Data for review

******

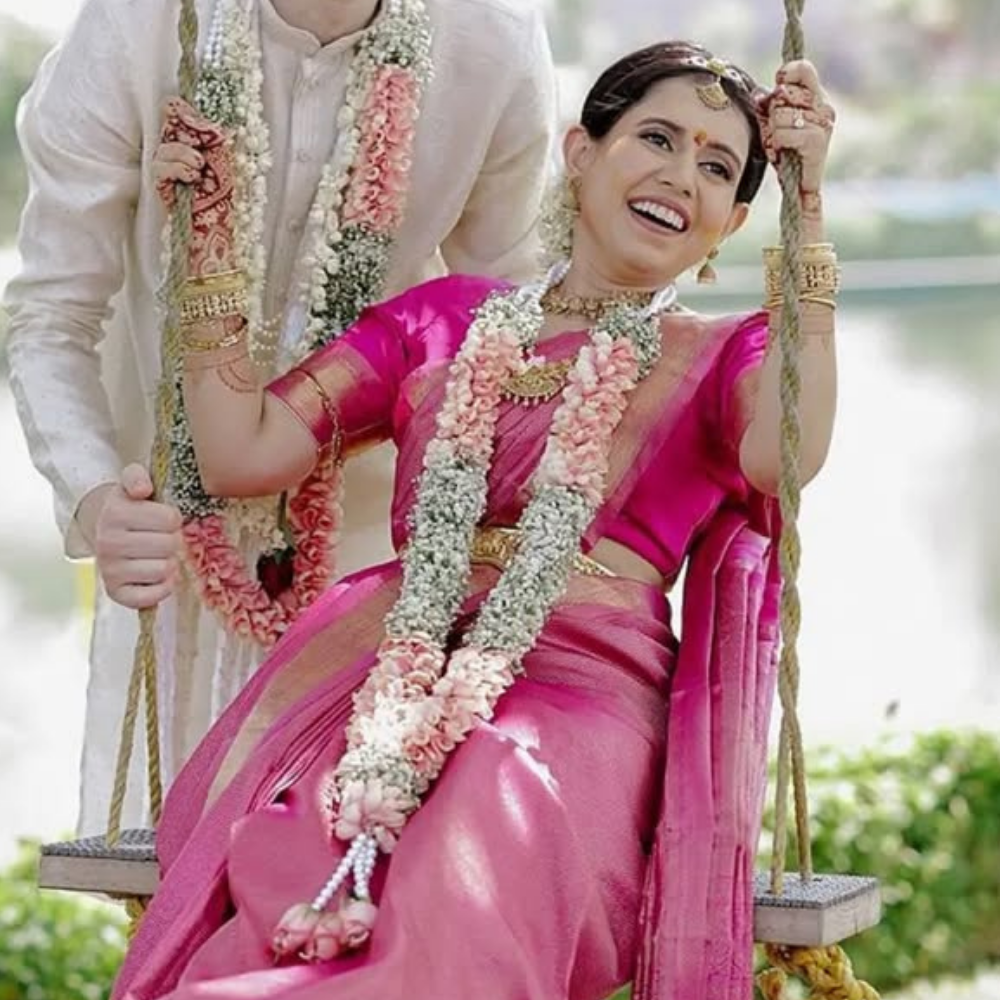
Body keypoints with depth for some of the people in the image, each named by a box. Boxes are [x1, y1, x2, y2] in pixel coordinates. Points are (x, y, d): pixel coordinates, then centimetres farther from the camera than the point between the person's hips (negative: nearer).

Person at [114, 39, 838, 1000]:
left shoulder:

******

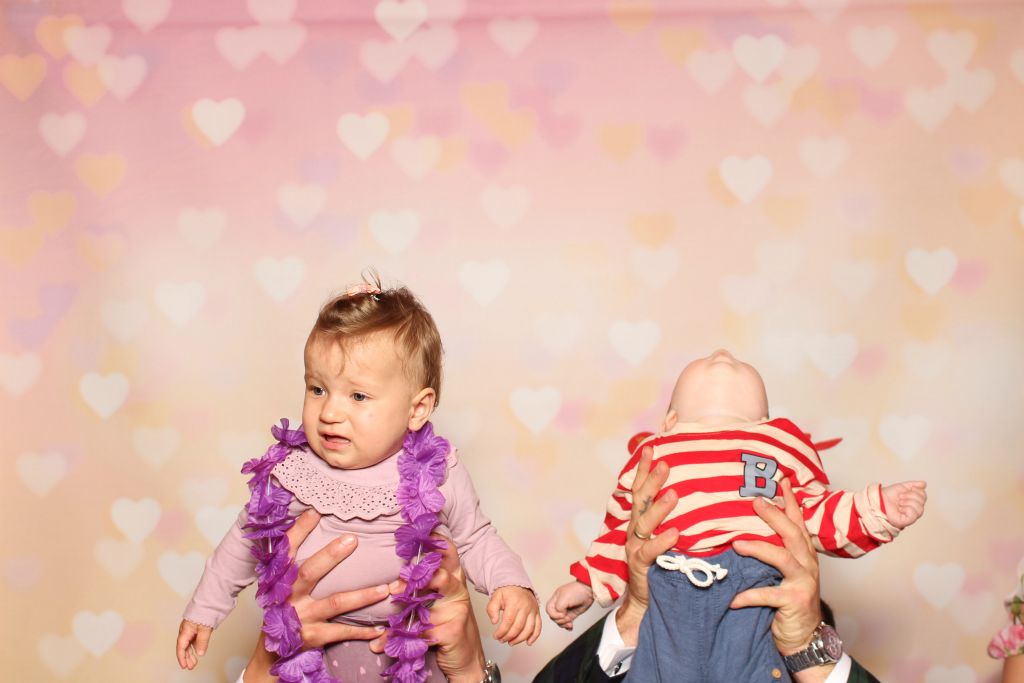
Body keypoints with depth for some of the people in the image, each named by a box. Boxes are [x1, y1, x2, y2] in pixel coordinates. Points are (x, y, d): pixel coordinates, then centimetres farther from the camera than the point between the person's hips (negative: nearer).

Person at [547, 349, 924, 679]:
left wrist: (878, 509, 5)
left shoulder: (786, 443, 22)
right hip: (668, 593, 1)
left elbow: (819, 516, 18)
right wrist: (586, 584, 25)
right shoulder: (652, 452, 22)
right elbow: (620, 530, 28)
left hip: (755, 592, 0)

******

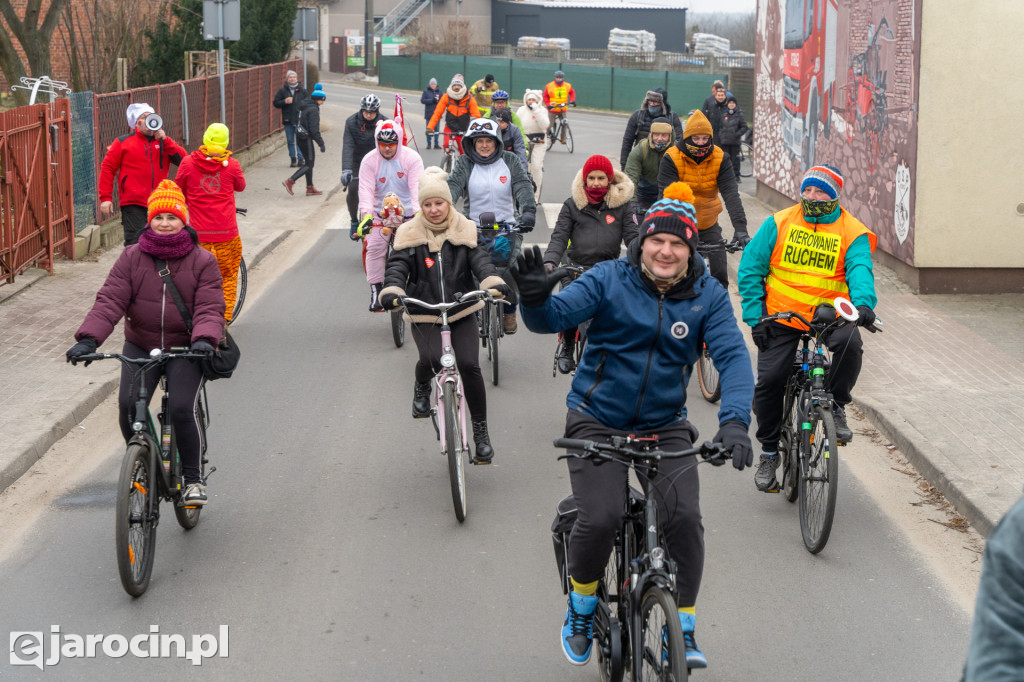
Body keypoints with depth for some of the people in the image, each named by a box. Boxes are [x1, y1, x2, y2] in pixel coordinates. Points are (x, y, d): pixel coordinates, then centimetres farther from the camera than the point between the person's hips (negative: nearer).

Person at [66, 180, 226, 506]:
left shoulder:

******

Copy the lines between the one containing "left shoulder: (786, 443, 22)" and the one containing "right elbow: (620, 530, 28)", inclusive, reproducing each one unchanged.

left shoulder: (786, 443, 22)
right hip: (668, 593, 1)
left elbow: (819, 516, 18)
right wrist: (586, 584, 25)
right shoulder: (652, 452, 22)
right elbow: (620, 530, 28)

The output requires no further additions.